*EXTRACT*
====

- VHS cover
- Genre: Fantasy Music
- Written by: William Bleich Dolly Parton
- Directed by: Henry Winkler
- Starring: Dolly Parton Lee Majors
- Theme music composer: Dana Kaproff
- Country of origin: United States
- Original language: English

Production
- Executive producer: Sandy Gallin
- Producer: Robert Lovenheim
- Cinematography: Reynaldo Villalobos
- Editor: Michael A. Stevenson
- Running time: 94 minutes
- Production company: Sandollar Productions

Original release
- Network: ABC
- Release: December 14, 1986

= A Smoky Mountain Christmas =

A Smoky Mountain Christmas is a 1986 American made-for-television musical fantasy film starring Dolly Parton and Lee Majors, directed by Henry Winkler. It was originally broadcast on ABC on December 14, 1986.

==Plot==
Country music superstar Lorna Davis (Dolly Parton) is overwhelmed and disillusioned by her career and loneliness. She plans a trip to a friend's cabin in Tennessee's Smoky Mountains to escape from Los Angeles and recuperate during the Christmas season.

Upon arriving there, Lorna finds it has become the impromptu home of seven orphans who are hiding from the orphanage in town. They actually discover her sleeping in one of the beds (an allusion to the Seven Dwarfs finding Snow White), to which the youngest proclaims: "I know who she is. She's the Angel."

Because they both have secrets to keep - the children don't want to be found by the orphanage and Lorna doesn't want to be found by anyone from L.A. - they agree to keep each other's presence at the cabin a secret. She then quickly builds strong friendships with them, although it takes a while to win over cautious Jake, the eldest.

====

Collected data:

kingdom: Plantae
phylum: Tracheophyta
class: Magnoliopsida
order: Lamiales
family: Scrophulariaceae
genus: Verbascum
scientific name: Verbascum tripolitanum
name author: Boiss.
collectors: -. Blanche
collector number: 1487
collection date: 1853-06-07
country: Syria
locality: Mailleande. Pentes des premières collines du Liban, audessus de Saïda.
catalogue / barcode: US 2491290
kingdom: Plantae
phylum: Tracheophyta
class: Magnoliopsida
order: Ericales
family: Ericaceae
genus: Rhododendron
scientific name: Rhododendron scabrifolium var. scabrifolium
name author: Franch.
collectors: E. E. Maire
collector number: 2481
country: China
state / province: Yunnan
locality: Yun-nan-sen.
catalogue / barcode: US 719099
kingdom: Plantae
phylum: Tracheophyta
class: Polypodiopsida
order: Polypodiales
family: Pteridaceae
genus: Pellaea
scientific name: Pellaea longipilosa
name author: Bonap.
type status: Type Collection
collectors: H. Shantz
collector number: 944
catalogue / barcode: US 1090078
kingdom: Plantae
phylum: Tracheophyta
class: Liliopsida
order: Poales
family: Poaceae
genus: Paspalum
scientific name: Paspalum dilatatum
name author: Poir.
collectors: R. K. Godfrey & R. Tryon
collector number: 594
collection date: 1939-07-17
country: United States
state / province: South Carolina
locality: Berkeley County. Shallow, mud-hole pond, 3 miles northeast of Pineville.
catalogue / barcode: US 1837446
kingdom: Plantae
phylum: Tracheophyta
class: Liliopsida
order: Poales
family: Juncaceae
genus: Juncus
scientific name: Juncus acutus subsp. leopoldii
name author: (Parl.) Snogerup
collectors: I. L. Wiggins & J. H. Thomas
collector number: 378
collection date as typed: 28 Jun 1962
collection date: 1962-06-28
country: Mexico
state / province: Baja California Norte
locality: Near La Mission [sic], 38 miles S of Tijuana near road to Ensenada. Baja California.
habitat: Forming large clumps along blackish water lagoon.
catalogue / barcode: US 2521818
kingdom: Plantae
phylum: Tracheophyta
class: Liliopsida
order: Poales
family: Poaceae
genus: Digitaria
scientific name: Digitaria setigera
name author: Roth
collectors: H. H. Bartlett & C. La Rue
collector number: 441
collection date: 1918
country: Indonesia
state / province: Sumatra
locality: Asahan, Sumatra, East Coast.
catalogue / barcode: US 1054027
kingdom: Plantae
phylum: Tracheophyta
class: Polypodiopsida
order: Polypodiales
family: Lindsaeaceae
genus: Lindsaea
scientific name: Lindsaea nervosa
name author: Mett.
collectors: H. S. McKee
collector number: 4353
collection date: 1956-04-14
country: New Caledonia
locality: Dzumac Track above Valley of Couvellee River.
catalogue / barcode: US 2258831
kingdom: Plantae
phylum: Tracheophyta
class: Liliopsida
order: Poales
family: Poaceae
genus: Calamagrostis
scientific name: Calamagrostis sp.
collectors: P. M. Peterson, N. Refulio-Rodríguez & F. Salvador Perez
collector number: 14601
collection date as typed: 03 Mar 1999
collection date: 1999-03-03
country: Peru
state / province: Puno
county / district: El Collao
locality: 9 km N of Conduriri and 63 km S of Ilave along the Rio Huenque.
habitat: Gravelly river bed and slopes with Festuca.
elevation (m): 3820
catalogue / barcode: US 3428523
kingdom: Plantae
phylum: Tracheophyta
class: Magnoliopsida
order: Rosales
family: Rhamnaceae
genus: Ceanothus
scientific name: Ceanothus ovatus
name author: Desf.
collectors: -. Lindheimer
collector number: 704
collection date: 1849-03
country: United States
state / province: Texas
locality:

====

*TASKS*
(1) Reproduce the A Smoky Mountain Christmas article from "Original release" through "the Christmas season.", changing "Los Angeles" to "Nashville".
(2) According to the A Smoky Mountain Christmas article, who handled the cinematography?
(3) Summarize the A Smoky Mountain Christmas article in two sentences.

*TASK RESPONSES*
(1)
Original release
- Network: ABC
- Release: December 14, 1986

= A Smoky Mountain Christmas =

A Smoky Mountain Christmas is a 1986 American made-for-television musical fantasy film starring Dolly Parton and Lee Majors, directed by Henry Winkler. It was originally broadcast on ABC on December 14, 1986.

==Plot==
Country music superstar Lorna Davis (Dolly Parton) is overwhelmed and disillusioned by her career and loneliness. She plans a trip to a friend's cabin in Tennessee's Smoky Mountains to escape from Nashville and recuperate during the Christmas season.

(2) Reynaldo Villalobos

(3) A Smoky Mountain Christmas is a 1986 American made-for-television musical fantasy film directed by Henry Winkler and starring Dolly Parton and Lee Majors, first broadcast on ABC on December 14, 1986. In it, country star Lorna Davis escapes to a Tennessee cabin for Christmas, finds seven orphans hiding there from the orphanage, and agrees to keep their presence secret while they keep hers.